Description of problem: Dell has realized that PCI AER support is going to be in RHEL5.5. Their new Dell PowerEdge 11G systems require HEST FIRMWARE FIRST support, which was added to the upstream kernel after the initial PCI AER snapshot. Without this support, PCI AER errors reported on domains other than 0 would not be handled correctly on their hardware. Additionally, add a PCI AER on/off switch for those users who may experience problems with PCI AER. Version-Release number of selected component (if applicable): 2.6.18-180.el5
This request was evaluated by Red Hat Product Management for inclusion in a Red Hat Enterprise Linux maintenance release. Product Management has requested further review of this request by Red Hat Engineering, for potential inclusion in a Red Hat Enterprise Linux Update release for currently deployed products. This request is not yet committed for inclusion in an Update release.
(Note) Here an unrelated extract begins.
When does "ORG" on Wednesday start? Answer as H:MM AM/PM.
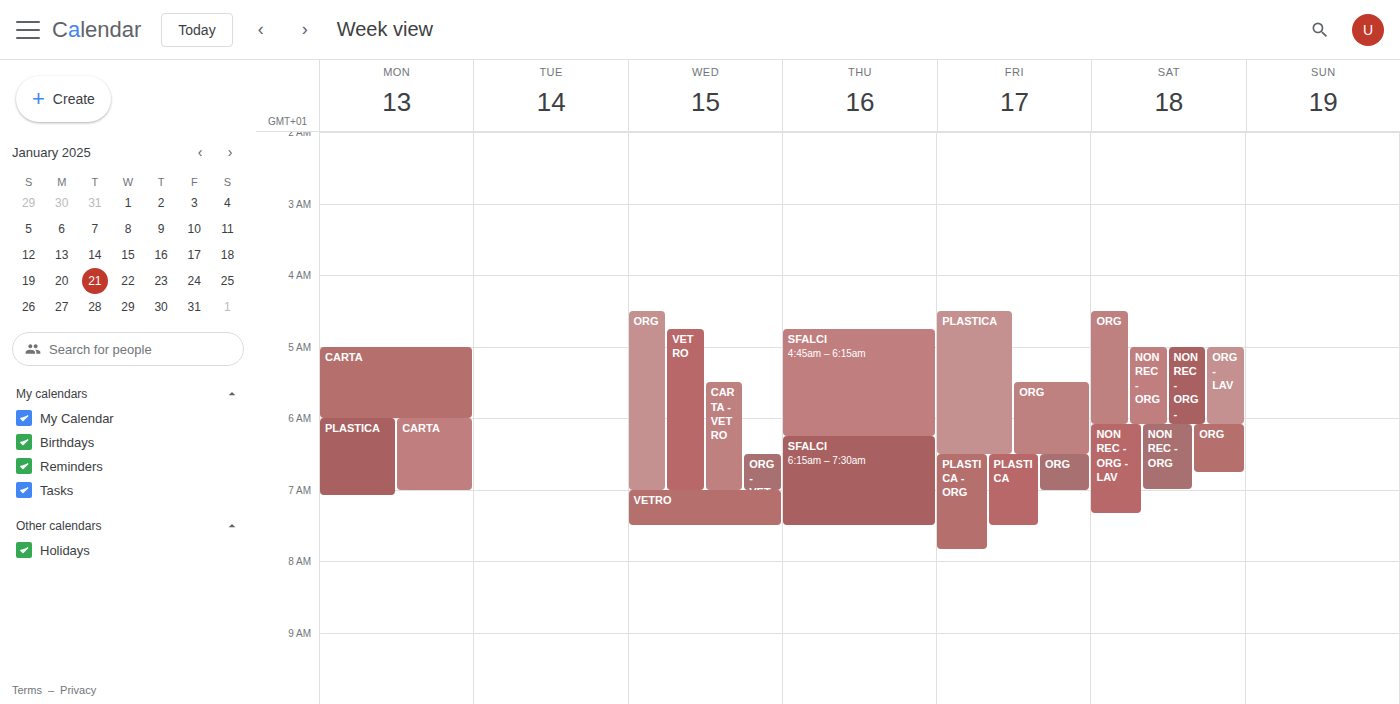
4:30 AM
Upstream patch (for RHKL reviewers): commit 0584396157ad2d008e2cc76b4ed6254151183a25 Author: Matt Domsch <Matt_Domsch> Date: Mon Nov 2 11:51:24 2009 -0600 PCI: PCIe AER: honor ACPI HEST FIRMWARE FIRST mode Feedback from Hidetoshi Seto and Kenji Kaneshige incorporated. This correctly handles PCI-X bridges, PCIe root ports and endpoints, and prints debug messages when invalid/reserved types are found in the HEST. PCI devices not in domain/segment 0 are not represented in HEST, thus will be ignored. Today, the PCIe Advanced Error Reporting (AER) driver attaches itself to every PCIe root port for which BIOS reports it should, via ACPI _OSC. However, _OSC alone is insufficient for newer BIOSes. Part of ACPI 4.0 is the new APEI (ACPI Platform Error Interfaces) which is a way for OS and BIOS to handshake over which errors for which components each will handle. One table in ACPI 4.0 is the Hardware Error Source Table (HEST), where BIOS can define that errors for certain PCIe devices (or all devices), should be handled by BIOS ("Firmware First mode"), rather than be handled by the OS. Dell PowerEdge 11G server BIOS defines Firmware First mode in HEST, so that it may manage such errors, log them to the System Event Log, and possibly take other actions. The aer driver should honor this, and not attach itself to devices noted as such. Furthermore, Kenji Kaneshige reminded us to disallow changing the AER registers when respecting Firmware First mode. Platform firmware is expected to manage these, and if changes to them are allowed, it could break that firmware's behavior. The HEST parsing code may be replaced in the future by a more feature-rich implementation. This patch provides the minimum needed to prevent breakage until that implementation is available. Reviewed-by: Kenji Kaneshige <kaneshige.kenji.com> Reviewed-by: Hidetoshi Seto <seto.hidetoshi.com> Signed-off-by: Matt Domsch <Matt_Domsch> Signed-off-by: Jesse Barnes <jbarnes>
Created attachment 378815 [details] RHEL5 fix for this issue [1/2]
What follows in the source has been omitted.